Randall Jarrell was that rarest of mutations -- a critic one reads for pleasure. His poetry, I regret saying after decades of readerly devotion, is mostly dull but many of his essays and reviews remain incisive and funny. Best known for the gleeful savagery of his negative reviews, he was more influentially a generous celebrator who championed the reputations of Whitman, Kipling, Frost, Moore, Stevens, Auden, Bishop, Lowell and Stead, often when their critical reputations were ebbing or ebbed. One of my favorite passages – call it a hymn of praise – is from “Some Lines from Whitman.” It follows a selection from “Song of Myself”:

''There are faults in this passage, and they do not matter: the serious truth, the complete realization of these last lines make us remember that few poets have shown more of the tears of things, and the joy of things, and of the reality beneath either tears or joy.''

One of Jarrell’s unremarked strengths as a critic is his willingness to stand speechless before work that pleases him. Sometimes excellence is self-evident. To push the issue seems vulgar. It’s enough to shake your head and whisper, “Look at that, will you?” As he writes of Moore: “It might be better to say…`Words fail me, my lords,’ and to go through [Moore’s poems] pointing.”

If a reader were to ask, “Are there any critics you trust?” I would send him to No Other Book: Selected Essays, the Jarrell collection edited 10 years ago by Brad Leithauser. All the best pieces are included. I can’t think of another critical work at once so reliable and laugh-out-loud funny. In his most recent collection of critical essays and reviews, Our Savage Art: Poetry and the Civil Tongue, William Logan – our Jarrell -- admits wanting to channel the poet-critic’s spirit:

“Critics get things wrong all the time; if a critic ever suffered insomnia, it would be because he had dismissed the Emily Dickinson of his day. Yet critics know the future may pluck up some writer they think a nonentity and say, `Here, here, the critics were blind to genius!’ Randall Jarrell said something similar fifty years ago, but Randall Jarrell often said fifty years ago the very things I want to say about poetry now.”

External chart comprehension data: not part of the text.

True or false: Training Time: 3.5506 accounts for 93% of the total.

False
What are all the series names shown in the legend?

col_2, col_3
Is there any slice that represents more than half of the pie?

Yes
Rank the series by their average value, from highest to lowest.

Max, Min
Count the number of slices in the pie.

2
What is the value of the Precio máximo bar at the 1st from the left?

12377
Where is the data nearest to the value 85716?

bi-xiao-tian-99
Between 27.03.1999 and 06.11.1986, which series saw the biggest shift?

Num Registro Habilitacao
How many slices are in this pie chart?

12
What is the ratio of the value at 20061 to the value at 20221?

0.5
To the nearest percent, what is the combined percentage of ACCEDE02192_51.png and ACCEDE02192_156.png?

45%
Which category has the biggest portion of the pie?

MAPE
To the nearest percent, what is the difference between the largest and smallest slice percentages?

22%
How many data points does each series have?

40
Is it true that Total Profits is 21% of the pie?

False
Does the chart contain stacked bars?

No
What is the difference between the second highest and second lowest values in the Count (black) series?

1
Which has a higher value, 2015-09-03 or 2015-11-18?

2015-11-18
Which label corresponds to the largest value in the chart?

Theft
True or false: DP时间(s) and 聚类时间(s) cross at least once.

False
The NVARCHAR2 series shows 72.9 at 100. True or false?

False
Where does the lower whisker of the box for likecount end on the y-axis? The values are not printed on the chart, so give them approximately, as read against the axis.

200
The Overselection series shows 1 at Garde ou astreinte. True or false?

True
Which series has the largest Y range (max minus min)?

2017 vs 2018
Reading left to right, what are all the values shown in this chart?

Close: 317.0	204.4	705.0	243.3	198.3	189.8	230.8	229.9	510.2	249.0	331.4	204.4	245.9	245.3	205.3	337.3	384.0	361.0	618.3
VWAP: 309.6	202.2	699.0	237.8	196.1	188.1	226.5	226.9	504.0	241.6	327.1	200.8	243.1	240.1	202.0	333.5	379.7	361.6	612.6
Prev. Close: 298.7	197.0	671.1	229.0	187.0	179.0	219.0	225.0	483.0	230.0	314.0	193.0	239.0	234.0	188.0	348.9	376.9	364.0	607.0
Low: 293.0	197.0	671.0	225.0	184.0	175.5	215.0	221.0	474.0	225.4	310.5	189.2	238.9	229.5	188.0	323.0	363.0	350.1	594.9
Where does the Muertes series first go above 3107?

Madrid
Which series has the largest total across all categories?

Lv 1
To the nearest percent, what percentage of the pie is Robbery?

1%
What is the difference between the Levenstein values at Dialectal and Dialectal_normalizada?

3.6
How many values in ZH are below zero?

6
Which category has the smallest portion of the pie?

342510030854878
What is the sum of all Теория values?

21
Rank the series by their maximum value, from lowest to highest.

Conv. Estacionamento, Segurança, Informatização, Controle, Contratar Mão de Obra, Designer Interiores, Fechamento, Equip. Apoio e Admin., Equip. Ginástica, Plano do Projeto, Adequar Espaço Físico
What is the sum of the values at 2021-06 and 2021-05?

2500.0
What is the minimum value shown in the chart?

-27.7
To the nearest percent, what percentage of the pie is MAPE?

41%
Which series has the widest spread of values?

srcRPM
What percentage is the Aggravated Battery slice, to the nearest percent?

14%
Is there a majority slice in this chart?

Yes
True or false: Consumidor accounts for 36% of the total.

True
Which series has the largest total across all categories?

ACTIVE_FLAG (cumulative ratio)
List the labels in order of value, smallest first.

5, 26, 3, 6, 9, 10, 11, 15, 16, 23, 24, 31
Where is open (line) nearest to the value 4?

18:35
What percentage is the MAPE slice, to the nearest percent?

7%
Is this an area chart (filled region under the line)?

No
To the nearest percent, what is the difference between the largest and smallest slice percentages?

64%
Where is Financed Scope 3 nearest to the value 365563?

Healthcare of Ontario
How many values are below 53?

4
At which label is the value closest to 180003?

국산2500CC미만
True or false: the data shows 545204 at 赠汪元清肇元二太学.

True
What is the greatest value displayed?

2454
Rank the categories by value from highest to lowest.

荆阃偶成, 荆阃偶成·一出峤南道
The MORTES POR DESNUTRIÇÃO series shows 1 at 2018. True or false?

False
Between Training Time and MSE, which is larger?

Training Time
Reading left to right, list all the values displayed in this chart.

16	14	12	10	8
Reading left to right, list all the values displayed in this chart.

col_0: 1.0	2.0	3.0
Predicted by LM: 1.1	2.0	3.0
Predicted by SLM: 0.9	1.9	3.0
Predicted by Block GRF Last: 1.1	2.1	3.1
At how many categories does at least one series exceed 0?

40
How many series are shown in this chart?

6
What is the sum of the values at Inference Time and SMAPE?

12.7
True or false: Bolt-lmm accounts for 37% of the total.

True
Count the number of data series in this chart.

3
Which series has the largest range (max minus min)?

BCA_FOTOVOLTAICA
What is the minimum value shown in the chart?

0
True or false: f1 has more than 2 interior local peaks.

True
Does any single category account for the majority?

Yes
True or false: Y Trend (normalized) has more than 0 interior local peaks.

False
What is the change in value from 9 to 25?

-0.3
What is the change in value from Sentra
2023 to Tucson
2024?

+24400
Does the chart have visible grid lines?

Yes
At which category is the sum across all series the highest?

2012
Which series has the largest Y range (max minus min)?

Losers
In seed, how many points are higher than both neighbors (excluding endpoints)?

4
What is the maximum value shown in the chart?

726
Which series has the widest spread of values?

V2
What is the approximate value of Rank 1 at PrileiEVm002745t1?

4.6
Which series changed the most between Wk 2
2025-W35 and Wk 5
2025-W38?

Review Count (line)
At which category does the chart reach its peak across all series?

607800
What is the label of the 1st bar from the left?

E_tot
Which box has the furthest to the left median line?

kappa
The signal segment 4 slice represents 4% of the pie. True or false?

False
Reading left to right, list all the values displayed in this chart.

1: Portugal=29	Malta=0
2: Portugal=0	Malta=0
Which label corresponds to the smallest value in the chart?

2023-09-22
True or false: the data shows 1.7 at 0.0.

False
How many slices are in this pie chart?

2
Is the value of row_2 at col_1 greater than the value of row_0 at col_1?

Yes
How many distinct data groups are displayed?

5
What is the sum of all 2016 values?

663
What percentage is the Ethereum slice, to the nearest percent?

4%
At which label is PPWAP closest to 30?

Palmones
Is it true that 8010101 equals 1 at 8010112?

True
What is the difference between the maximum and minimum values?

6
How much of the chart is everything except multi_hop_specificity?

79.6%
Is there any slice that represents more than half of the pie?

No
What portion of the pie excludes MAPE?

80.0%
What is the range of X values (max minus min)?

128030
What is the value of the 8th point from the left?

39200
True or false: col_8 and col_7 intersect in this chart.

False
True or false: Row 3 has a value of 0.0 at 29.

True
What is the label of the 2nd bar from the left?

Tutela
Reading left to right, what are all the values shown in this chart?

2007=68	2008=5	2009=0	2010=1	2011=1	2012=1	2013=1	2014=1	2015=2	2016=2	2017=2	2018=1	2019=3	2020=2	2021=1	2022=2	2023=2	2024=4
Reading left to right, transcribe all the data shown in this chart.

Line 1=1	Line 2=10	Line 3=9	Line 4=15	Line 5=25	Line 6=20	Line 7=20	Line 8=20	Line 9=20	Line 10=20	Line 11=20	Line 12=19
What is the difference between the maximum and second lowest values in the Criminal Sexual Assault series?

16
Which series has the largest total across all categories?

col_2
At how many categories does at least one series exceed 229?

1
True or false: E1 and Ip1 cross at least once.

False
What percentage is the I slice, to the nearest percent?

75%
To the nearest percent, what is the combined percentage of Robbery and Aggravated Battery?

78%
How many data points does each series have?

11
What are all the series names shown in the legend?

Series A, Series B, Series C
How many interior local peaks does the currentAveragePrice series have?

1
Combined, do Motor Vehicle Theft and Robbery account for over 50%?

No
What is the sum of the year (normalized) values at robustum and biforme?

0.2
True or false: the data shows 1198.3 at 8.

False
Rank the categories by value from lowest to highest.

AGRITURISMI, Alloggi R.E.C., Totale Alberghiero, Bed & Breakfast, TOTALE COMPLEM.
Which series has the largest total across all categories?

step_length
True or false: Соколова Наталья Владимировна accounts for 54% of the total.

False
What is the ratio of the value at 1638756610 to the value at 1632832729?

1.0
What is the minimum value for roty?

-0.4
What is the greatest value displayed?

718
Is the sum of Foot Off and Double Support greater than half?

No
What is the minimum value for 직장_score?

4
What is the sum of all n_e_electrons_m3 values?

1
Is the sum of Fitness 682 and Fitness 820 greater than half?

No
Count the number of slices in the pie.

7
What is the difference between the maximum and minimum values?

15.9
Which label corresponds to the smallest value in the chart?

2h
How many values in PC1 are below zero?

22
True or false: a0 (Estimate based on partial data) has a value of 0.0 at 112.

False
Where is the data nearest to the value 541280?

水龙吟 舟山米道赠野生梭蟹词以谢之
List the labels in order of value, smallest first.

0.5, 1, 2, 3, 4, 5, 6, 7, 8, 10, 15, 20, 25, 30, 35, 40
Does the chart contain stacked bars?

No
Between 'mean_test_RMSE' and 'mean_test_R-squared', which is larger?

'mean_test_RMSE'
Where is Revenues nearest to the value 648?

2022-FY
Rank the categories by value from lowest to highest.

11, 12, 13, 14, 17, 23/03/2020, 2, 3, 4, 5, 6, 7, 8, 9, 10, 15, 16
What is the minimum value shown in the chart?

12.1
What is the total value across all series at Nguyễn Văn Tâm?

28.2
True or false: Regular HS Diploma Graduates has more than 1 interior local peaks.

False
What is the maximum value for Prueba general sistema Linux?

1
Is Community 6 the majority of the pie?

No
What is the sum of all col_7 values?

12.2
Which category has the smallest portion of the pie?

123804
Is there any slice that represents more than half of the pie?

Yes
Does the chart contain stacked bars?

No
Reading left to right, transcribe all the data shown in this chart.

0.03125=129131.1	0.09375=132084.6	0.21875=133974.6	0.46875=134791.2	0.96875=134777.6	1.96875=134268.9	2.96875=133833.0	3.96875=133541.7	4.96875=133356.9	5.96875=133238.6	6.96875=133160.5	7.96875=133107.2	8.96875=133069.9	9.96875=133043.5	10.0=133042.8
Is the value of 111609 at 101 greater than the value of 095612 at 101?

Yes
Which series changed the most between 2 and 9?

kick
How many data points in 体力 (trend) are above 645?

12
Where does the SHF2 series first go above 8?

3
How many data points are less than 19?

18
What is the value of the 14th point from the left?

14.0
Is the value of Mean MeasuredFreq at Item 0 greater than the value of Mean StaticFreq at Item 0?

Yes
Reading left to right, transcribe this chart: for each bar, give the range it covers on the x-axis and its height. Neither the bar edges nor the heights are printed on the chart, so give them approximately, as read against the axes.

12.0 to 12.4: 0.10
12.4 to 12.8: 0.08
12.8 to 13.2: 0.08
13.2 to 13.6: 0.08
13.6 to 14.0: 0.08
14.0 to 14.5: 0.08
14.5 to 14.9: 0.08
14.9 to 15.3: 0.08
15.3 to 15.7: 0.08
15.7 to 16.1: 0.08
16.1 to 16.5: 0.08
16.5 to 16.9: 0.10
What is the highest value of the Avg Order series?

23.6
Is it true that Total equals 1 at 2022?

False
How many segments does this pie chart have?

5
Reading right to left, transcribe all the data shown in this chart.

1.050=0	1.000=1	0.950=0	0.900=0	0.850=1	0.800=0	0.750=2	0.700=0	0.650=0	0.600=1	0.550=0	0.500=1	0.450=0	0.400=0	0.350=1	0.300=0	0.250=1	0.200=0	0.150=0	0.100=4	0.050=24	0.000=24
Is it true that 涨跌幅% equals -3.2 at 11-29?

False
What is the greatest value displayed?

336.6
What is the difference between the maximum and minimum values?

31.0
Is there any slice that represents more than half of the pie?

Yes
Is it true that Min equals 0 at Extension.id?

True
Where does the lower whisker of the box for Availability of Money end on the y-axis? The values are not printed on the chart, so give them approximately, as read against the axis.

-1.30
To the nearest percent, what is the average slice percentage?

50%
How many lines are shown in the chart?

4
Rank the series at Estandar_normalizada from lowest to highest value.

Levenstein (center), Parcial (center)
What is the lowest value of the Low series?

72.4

Forty-four years ago today, Jarrell, age 51, was struck and killed by an automobile as he walked at dusk along a highway near Chapel Hill, N.C. His biographer, William Pritchard, believes the death was not a suicide. Others, including his old friend Robert Lowell, were convinced it was, and the reality of what happened that night probably will never be inarguably known. As readers, we’re left with the enthusiasm of Jarrell’s best prose, including his novel Pictures from an Institution. When demoralized by the state of literature, the preponderance of dreary poems and fiction beyond resuscitation, Jarrell is my cheerleader. Or rather, as in his introduction to Stead’s The Man Who Loved Children, he is literature’s cheerleader:

“As Wordsworth and Proust say, a good enough book in the long run makes its own readers, people who believe in it because they can’t help themselves.”